Given a graph $G$ possibly with multiple edges but no loops, denote by $Δ$ the {\it maximum degree}, $μ$ the {\it multiplicity}, $χ'$ the {\it chromatic index} and $χ_f'$ the {\it fractional chromatic index} of $G$, respectively. It is known that $Δ\le χ_f' \le χ' \le Δ+ μ$, where the upper bound is a classic result of Vizing. While deciding the exact value of $χ'$ is a classic NP-complete problem, the computing of $χ_f'$ is in polynomial time. In fact, it is shown that if $χ_f' > Δ$ then $χ_f'= \max \frac{|E(H)|}{\lfloor |V(H)|/2\rfloor}$, where the maximality is over all induced subgraphs $H$ of $G$. Gupta\,(1967), Goldberg\,(1973), Andersen\,(1977), and Seymour\,(1979) conjectured that $χ'=\lceilχ_f'\rceil$ if $χ'\ge Δ+2$, which is commonly referred as Goldberg's conjecture.
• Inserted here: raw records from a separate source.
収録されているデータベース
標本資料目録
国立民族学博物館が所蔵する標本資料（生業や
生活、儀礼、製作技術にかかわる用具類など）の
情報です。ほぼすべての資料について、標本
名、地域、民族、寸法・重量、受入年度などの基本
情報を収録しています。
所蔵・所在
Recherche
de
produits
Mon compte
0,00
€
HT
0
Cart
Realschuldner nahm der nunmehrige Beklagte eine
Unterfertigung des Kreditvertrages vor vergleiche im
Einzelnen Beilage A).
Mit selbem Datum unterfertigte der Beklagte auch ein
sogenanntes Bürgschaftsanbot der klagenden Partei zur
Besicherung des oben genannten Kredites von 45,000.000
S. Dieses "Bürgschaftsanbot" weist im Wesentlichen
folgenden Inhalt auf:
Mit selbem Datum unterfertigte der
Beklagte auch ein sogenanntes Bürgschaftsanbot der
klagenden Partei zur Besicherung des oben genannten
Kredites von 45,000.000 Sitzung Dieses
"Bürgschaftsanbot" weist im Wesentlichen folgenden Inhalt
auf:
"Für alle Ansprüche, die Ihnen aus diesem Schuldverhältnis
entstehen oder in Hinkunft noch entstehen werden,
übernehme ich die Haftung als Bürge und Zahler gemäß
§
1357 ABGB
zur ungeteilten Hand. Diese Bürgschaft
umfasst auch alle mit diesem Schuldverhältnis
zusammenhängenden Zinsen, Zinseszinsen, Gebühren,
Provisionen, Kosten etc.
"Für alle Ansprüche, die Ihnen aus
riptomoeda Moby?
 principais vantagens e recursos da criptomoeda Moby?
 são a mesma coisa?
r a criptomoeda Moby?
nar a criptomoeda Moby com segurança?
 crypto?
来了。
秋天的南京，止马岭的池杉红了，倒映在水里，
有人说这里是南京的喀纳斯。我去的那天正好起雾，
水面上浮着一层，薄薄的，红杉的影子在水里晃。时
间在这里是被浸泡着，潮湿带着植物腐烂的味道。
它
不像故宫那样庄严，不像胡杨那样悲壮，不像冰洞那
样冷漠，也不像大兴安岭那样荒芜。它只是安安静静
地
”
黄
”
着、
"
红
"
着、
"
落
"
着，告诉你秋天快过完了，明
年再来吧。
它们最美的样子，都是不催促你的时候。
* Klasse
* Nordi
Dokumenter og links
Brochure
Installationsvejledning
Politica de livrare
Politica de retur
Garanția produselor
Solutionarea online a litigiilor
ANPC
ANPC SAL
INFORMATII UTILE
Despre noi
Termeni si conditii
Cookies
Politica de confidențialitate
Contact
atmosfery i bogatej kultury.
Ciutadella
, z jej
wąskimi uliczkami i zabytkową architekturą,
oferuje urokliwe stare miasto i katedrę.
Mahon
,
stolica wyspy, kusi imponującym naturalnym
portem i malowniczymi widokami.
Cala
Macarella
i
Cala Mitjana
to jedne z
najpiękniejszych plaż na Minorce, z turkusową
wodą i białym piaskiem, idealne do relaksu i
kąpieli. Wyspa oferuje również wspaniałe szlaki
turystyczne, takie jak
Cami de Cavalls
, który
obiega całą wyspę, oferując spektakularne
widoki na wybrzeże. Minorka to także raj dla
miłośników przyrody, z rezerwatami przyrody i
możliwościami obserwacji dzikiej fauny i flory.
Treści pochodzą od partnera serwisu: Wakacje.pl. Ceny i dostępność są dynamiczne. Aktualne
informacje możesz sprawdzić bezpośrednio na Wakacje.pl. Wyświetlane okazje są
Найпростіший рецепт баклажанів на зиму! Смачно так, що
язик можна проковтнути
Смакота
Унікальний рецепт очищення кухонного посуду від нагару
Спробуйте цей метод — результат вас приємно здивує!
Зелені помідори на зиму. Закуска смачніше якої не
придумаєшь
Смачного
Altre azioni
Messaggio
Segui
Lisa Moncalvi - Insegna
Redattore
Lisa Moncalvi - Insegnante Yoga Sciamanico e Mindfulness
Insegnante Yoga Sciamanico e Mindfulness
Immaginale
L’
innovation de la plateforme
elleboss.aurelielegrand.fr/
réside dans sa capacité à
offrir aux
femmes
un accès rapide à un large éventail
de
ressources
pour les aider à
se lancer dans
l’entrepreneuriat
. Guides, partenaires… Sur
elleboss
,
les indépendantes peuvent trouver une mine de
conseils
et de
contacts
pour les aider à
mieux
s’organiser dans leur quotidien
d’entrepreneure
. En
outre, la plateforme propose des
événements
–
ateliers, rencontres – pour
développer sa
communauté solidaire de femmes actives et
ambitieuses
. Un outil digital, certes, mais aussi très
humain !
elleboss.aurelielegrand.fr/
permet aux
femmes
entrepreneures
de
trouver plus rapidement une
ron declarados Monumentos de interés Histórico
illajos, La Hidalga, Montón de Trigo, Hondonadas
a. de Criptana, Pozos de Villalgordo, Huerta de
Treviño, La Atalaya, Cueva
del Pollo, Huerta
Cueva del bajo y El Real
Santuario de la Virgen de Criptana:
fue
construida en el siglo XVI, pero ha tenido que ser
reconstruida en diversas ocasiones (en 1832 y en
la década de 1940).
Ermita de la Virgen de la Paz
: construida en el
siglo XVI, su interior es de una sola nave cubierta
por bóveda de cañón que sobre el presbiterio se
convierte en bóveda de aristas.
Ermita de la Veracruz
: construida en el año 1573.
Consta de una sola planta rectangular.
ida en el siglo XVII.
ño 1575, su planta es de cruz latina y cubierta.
In this paper, we show that if $χ' >Δ+\sqrt[3]{Δ/2}$ then $χ'=\lceilχ_f'\rceil$. The previous best known result is for graphs with $χ'> Δ+\sqrt{Δ/2}$ obtained by Scheide, and by Chen, Yu and Zang, independently. It has been shown that Goldberg's conjecture is equivalent to the following conjecture of Jakobsen: {\it For any positive integer $m$ with $m\ge 3$, every graph $G$ with $χ'>\frac{m}{m-1}Δ+\frac{m-3}{m-1}$ satisfies $χ'=\lceilχ_f'\rceil$.} Jakobsen's conjecture has been verified for $m$ up to 15 by various researchers in the last four decades. We show that it is true for $m\le 23$. Moreover, we show that Goldberg's conjecture holds for graphs $G$ with $Δ\leq 23$ or $|V(G)|\leq 23$.

21pages